--- Data for analysis Enclosed Below ---

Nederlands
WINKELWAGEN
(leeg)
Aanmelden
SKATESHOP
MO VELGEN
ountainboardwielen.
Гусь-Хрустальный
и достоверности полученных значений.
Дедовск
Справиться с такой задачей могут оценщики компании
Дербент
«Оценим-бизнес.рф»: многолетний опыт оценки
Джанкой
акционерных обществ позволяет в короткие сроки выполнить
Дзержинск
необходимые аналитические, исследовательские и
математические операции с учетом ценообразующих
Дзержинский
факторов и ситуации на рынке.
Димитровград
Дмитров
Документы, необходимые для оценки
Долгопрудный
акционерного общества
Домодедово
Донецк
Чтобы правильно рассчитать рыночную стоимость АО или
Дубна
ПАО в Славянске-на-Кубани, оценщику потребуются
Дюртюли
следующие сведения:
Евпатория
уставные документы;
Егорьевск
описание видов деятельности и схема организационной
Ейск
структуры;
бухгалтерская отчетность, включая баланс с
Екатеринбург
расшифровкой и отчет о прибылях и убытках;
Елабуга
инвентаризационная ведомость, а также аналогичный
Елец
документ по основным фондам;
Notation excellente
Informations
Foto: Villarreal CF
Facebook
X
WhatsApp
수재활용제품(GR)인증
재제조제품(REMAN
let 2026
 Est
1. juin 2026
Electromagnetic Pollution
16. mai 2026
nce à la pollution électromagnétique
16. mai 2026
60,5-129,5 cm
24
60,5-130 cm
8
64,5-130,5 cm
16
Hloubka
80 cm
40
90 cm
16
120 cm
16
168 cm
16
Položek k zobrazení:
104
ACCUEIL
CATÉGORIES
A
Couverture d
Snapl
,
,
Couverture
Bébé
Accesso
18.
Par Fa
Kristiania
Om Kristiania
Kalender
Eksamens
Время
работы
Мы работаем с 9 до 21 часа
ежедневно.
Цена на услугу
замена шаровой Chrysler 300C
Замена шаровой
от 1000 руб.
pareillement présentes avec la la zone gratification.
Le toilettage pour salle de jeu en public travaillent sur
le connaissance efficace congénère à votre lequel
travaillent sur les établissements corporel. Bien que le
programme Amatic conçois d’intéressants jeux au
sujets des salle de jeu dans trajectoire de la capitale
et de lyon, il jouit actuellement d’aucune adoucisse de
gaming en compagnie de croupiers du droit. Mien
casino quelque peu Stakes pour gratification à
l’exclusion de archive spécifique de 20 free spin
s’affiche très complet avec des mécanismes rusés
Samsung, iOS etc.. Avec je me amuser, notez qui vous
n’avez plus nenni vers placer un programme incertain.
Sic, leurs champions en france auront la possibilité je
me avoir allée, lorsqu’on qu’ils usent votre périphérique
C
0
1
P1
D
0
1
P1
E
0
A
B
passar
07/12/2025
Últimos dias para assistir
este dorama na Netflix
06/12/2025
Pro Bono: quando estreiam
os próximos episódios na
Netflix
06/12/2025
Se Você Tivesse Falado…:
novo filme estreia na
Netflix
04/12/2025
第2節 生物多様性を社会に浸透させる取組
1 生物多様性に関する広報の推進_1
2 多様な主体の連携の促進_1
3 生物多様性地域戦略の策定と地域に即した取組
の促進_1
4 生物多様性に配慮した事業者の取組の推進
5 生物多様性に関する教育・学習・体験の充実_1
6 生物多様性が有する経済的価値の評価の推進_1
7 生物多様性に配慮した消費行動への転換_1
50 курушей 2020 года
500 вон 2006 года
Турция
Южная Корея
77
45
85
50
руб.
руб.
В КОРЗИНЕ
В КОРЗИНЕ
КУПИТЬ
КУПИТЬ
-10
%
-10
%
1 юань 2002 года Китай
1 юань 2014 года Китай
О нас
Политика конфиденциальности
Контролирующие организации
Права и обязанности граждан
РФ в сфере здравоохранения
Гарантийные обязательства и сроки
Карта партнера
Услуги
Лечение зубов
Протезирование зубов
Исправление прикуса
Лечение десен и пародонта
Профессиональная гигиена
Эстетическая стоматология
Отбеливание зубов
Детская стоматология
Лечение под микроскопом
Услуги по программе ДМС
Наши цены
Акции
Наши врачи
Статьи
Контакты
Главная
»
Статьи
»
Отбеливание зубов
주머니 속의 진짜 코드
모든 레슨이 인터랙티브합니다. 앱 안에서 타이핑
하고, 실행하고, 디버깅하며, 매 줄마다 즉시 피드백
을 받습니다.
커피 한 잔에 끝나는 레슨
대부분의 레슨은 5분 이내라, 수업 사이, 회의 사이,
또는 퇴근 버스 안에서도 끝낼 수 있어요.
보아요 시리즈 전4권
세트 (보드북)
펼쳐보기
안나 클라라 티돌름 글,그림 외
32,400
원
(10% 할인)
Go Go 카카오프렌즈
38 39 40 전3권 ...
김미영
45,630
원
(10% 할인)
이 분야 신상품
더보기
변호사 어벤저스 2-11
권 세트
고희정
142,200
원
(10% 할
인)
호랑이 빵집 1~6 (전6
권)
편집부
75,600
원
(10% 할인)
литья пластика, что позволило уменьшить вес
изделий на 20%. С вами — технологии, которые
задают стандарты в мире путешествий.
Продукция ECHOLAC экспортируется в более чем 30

--- End of Enclosed Data for analysis ---

* Your assignment: Please render every line of the listing above as a numbered list, leaving out any blank lines.

* Answer box:
1. Nederlands
2. WINKELWAGEN
3. (leeg)
4. Aanmelden
5. SKATESHOP
6. MO VELGEN
7. ountainboardwielen.
8. Гусь-Хрустальный
9. и достоверности полученных значений.
10. Дедовск
11. Справиться с такой задачей могут оценщики компании
12. Дербент
13. «Оценим-бизнес.рф»: многолетний опыт оценки
14. Джанкой
15. акционерных обществ позволяет в короткие сроки выполнить
16. Дзержинск
17. необходимые аналитические, исследовательские и
18. математические операции с учетом ценообразующих
19. Дзержинский
20. факторов и ситуации на рынке.
21. Димитровград
22. Дмитров
23. Документы, необходимые для оценки
24. Долгопрудный
25. акционерного общества
26. Домодедово
27. Донецк
28. Чтобы правильно рассчитать рыночную стоимость АО или
29. Дубна
30. ПАО в Славянске-на-Кубани, оценщику потребуются
31. Дюртюли
32. следующие сведения:
33. Евпатория
34. уставные документы;
35. Егорьевск
36. описание видов деятельности и схема организационной
37. Ейск
38. структуры;
39. бухгалтерская отчетность, включая баланс с
40. Екатеринбург
41. расшифровкой и отчет о прибылях и убытках;
42. Елабуга
43. инвентаризационная ведомость, а также аналогичный
44. Елец
45. документ по основным фондам;
46. Notation excellente
47. Informations
48. Foto: Villarreal CF
49. Facebook
50. X
51. WhatsApp
52. 수재활용제품(GR)인증
53. 재제조제품(REMAN
54. let 2026
55.  Est
56. 1. juin 2026
57. Electromagnetic Pollution
58. 16. mai 2026
59. nce à la pollution électromagnétique
60. 16. mai 2026
61. 60,5-129,5 cm
62. 24
63. 60,5-130 cm
64. 8
65. 64,5-130,5 cm
66. 16
67. Hloubka
68. 80 cm
69. 40
70. 90 cm
71. 16
72. 120 cm
73. 16
74. 168 cm
75. 16
76. Položek k zobrazení:
77. 104
78. ACCUEIL
79. CATÉGORIES
80. A
81. Couverture d
82. Snapl
83. ,
84. ,
85. Couverture
86. Bébé
87. Accesso
88. 18.
89. Par Fa
90. Kristiania
91. Om Kristiania
92. Kalender
93. Eksamens
94. Время
95. работы
96. Мы работаем с 9 до 21 часа
97. ежедневно.
98. Цена на услугу
99. замена шаровой Chrysler 300C
100. Замена шаровой
101. от 1000 руб.
102. pareillement présentes avec la la zone gratification.
103. Le toilettage pour salle de jeu en public travaillent sur
104. le connaissance efficace congénère à votre lequel
105. travaillent sur les établissements corporel. Bien que le
106. programme Amatic conçois d’intéressants jeux au
107. sujets des salle de jeu dans trajectoire de la capitale
108. et de lyon, il jouit actuellement d’aucune adoucisse de
109. gaming en compagnie de croupiers du droit. Mien
110. casino quelque peu Stakes pour gratification à
111. l’exclusion de archive spécifique de 20 free spin
112. s’affiche très complet avec des mécanismes rusés
113. Samsung, iOS etc.. Avec je me amuser, notez qui vous
114. n’avez plus nenni vers placer un programme incertain.
115. Sic, leurs champions en france auront la possibilité je
116. me avoir allée, lorsqu’on qu’ils usent votre périphérique
117. C
118. 0
119. 1
120. P1
121. D
122. 0
123. 1
124. P1
125. E
126. 0
127. A
128. B
129. passar
130. 07/12/2025
131. Últimos dias para assistir
132. este dorama na Netflix
133. 06/12/2025
134. Pro Bono: quando estreiam
135. os próximos episódios na
136. Netflix
137. 06/12/2025
138. Se Você Tivesse Falado…:
139. novo filme estreia na
140. Netflix
141. 04/12/2025
142. 第2節 生物多様性を社会に浸透させる取組
143. 1 生物多様性に関する広報の推進_1
144. 2 多様な主体の連携の促進_1
145. 3 生物多様性地域戦略の策定と地域に即した取組
146. の促進_1
147. 4 生物多様性に配慮した事業者の取組の推進
148. 5 生物多様性に関する教育・学習・体験の充実_1
149. 6 生物多様性が有する経済的価値の評価の推進_1
150. 7 生物多様性に配慮した消費行動への転換_1
151. 50 курушей 2020 года
152. 500 вон 2006 года
153. Турция
154. Южная Корея
155. 77
156. 45
157. 85
158. 50
159. руб.
160. руб.
161. В КОРЗИНЕ
162. В КОРЗИНЕ
163. КУПИТЬ
164. КУПИТЬ
165. -10
166. %
167. -10
168. %
169. 1 юань 2002 года Китай
170. 1 юань 2014 года Китай
171. О нас
172. Политика конфиденциальности
173. Контролирующие организации
174. Права и обязанности граждан
175. РФ в сфере здравоохранения
176. Гарантийные обязательства и сроки
177. Карта партнера
178. Услуги
179. Лечение зубов
180. Протезирование зубов
181. Исправление прикуса
182. Лечение десен и пародонта
183. Профессиональная гигиена
184. Эстетическая стоматология
185. Отбеливание зубов
186. Детская стоматология
187. Лечение под микроскопом
188. Услуги по программе ДМС
189. Наши цены
190. Акции
191. Наши врачи
192. Статьи
193. Контакты
194. Главная
195. »
196. Статьи
197. »
198. Отбеливание зубов
199. 주머니 속의 진짜 코드
200. 모든 레슨이 인터랙티브합니다. 앱 안에서 타이핑
201. 하고, 실행하고, 디버깅하며, 매 줄마다 즉시 피드백
202. 을 받습니다.
203. 커피 한 잔에 끝나는 레슨
204. 대부분의 레슨은 5분 이내라, 수업 사이, 회의 사이,
205. 또는 퇴근 버스 안에서도 끝낼 수 있어요.
206. 보아요 시리즈 전4권
207. 세트 (보드북)
208. 펼쳐보기
209. 안나 클라라 티돌름 글,그림 외
210. 32,400
211. 원
212. (10% 할인)
213. Go Go 카카오프렌즈
214. 38 39 40 전3권 ...
215. 김미영
216. 45,630
217. 원
218. (10% 할인)
219. 이 분야 신상품
220. 더보기
221. 변호사 어벤저스 2-11
222. 권 세트
223. 고희정
224. 142,200
225. 원
226. (10% 할
227. 인)
228. 호랑이 빵집 1~6 (전6
229. 권)
230. 편집부
231. 75,600
232. 원
233. (10% 할인)
234. литья пластика, что позволило уменьшить вес
235. изделий на 20%. С вами — технологии, которые
236. задают стандарты в мире путешествий.
237. Продукция ECHOLAC экспортируется в более чем 30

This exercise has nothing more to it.